Earlier this week, Cologne reported 114 confirmed cases of a Corona variant known as B.1.1.7.. It is also being referred to as the “British Coronavirus” because it spread there first. When it hit the United Kingdom, the infection numbers suddenly skyrocketed. Cologne also has 52 cases of the South African B.1.351 mutation. And these are only the cases the local health authorities know of.

The German government is worried, and rightly so. On Tuesday, Chancellor Angela Merkel was interviewed by the ARD TV and radio network. She is not the kind of person who would want to scare people for no reason. But in the show ‘Farbe bekennen’, she felt the need to talk about the mutations from Britain and South Africa. These “far more aggressive” variants were the only risk right now, she stated. They could spike Germany’s guns.

The Right Decision

Right now, Germany’s plan is to get out of the pandemic by vaccinating as many people as possible. By the end of the summer, all adults in Germany will be offered a vaccination, Mrs. Merkel promised. The government is hoping most citizens and other residents will accept. According to the Chancellor’s spokesman Steffen Seibert, an overview on the spread of those dangerous Corona mutants will be presented early next week.

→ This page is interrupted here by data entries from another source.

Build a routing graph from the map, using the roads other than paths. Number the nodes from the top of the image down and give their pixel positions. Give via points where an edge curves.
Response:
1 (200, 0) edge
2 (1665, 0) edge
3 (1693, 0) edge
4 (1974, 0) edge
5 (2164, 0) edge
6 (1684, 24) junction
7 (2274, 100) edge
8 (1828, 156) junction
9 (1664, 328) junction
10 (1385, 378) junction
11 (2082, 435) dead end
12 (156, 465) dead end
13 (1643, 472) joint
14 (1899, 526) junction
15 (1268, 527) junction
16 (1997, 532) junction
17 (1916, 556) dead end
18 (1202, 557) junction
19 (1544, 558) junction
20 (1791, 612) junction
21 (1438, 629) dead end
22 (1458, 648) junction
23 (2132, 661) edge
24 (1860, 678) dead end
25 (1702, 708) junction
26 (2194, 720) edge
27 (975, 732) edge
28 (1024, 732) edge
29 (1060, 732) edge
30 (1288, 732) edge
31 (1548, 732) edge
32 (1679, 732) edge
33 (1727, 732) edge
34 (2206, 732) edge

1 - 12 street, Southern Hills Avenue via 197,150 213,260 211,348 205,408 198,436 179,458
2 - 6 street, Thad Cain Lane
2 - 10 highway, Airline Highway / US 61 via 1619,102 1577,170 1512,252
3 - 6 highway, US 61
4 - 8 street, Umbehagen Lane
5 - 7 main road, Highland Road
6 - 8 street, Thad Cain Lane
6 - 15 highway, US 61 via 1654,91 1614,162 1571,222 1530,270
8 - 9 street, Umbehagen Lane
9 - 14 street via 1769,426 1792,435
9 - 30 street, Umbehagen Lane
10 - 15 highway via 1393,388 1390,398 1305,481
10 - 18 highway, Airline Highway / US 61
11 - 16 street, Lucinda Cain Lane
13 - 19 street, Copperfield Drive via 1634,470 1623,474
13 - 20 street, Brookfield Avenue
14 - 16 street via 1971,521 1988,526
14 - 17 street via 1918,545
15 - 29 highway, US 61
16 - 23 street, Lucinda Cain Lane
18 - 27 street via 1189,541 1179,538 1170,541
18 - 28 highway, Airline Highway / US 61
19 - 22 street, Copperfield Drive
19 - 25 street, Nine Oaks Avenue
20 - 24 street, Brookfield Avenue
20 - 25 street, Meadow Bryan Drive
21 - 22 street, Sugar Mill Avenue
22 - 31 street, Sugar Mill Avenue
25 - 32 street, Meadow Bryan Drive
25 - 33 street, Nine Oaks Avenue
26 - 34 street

Next Wednesday, Mrs. Merkel and the First Ministers from Germany’s sixteen federal states are scheduled to discuss the Corona situation and its implications for the millionth time. They will have to decide whether the ongoing lockdown will be ended, eased, kept or tightened. In order to take the right decision, they will need to know what the situation is with B.1.17 and B.1.351.

This morning, the Robert Koch Institute in Berlin released its latest numbers. According to those, 14,211 new Coronavirus infections were registered in Germany in the past 24 hours. Since yesterday, 786 more Corona patients died. Tomorrow, the total number of related deaths will most likely exceed the 60,000 mark.